The 35B-A3B MoE beats the 27B dense on every throughput axis on both machines — it activates only ~3B parameters per token, so it decodes ~4× faster than the dense 27B and is ~3.5× more energy-efficient (1.5 vs ~0.4 tok/s/W). Throughput is not quality, however — see the caveat below.
Throughput is not agentic fitness. On an ambiguous-search task — the loop-search scenario (asiai bench --instruct, see dev/code evaluation) — the 35B-A3B MoE loops perfectionistically: it re-issues semantically-equivalent queries on an unresolvable fact until a no-progress guardrail halts it, never producing the deliverable. This holds in both Q4 and Q8 (architectural, not a quant artefact), while the dense 27B never loops. For an agentic harness such as NousResearch's Hermes Agent, this loop-resistance can outweigh the MoE's raw decode lead — i.e. the fastest model is not always the right agent.
MTP gain depends on architecture × hardware. Measured decode uplift: MoE +38% (M5) / +23% (M4); dense +16% (M5) but −7% (M4) — on the slower M4 GPU the dense draft overhead is not amortised. So MTP is a per-model, per-machine measurement, not a universal win.
The MLX server family is throughput-only here: mlx-lm has the best MLX decode but a 600 ms TTFT floor; mlx_vlm, vllm-mlx and omlx are knocked out by TTFT (2–11 s) and/or broken prefix-cache. llama.cpp dominates first-token latency (~60–120 ms).

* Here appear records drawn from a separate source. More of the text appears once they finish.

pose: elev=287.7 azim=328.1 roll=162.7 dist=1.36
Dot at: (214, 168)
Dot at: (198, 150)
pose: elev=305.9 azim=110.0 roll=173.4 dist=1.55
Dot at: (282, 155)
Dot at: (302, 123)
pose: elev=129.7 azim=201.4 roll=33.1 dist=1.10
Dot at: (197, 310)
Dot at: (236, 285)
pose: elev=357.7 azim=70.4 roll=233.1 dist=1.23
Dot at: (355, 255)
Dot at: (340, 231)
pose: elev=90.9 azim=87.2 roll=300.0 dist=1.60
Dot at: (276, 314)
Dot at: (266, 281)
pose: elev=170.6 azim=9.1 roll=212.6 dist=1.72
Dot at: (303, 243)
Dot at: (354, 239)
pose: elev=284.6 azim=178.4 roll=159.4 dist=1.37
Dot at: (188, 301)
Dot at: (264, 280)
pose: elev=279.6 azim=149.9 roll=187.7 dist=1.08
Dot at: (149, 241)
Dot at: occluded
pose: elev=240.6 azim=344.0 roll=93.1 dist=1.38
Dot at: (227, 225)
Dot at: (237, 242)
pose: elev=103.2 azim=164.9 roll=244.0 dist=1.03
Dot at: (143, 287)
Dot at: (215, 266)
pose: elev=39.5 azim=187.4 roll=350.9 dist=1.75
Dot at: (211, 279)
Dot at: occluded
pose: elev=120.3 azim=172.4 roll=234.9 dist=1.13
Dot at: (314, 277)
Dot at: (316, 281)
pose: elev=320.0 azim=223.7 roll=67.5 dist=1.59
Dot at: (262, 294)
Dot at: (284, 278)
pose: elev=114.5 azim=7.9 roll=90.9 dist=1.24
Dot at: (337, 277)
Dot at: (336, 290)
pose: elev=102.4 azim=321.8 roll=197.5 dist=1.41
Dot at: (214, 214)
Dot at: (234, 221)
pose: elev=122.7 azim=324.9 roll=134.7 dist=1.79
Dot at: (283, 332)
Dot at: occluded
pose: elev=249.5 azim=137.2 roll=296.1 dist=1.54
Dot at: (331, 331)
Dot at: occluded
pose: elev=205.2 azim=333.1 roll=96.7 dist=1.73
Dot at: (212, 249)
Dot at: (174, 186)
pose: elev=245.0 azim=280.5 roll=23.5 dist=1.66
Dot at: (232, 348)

Peak vs steady RAM. mlx-lm's RSS sits at ~14.5 GB steady but peaks at 26.4 GB (lazy KV allocation + compact MLX-4bit weights); llama.cpp pre-allocates the full context KV up front (~29 GB flat). At peak they are comparable — use RAMpk for memory-fit decisions, not the steady value.

Methodology & caveats

asiai bench --agentic-mode --runs 5, thinking disabled (chat_template_kwargs.enable_thinking=false), server context ≥ 65536.
One engine resident at a time (SOLO); page cache purged between GGUF runs that share a file.
Quant differs by machine (M5 Q4_K_S/Q4_K_XL, M4 Q5_K_XL) → absolute numbers are not comparable across machines, only within a block.
High Power Mode is required on the M5 laptop (otherwise sustained GPU is throttled ~40%); the M4 mini desktop is roughly neutral to it.
Known instrumentation gaps (being fixed): peak RAM is missing (—) on some manually-launched llama.cpp servers; engine version is not yet stamped per run (shown here from a version map); prefix-cache reuse is a coarse fraction pending a true hit-rate.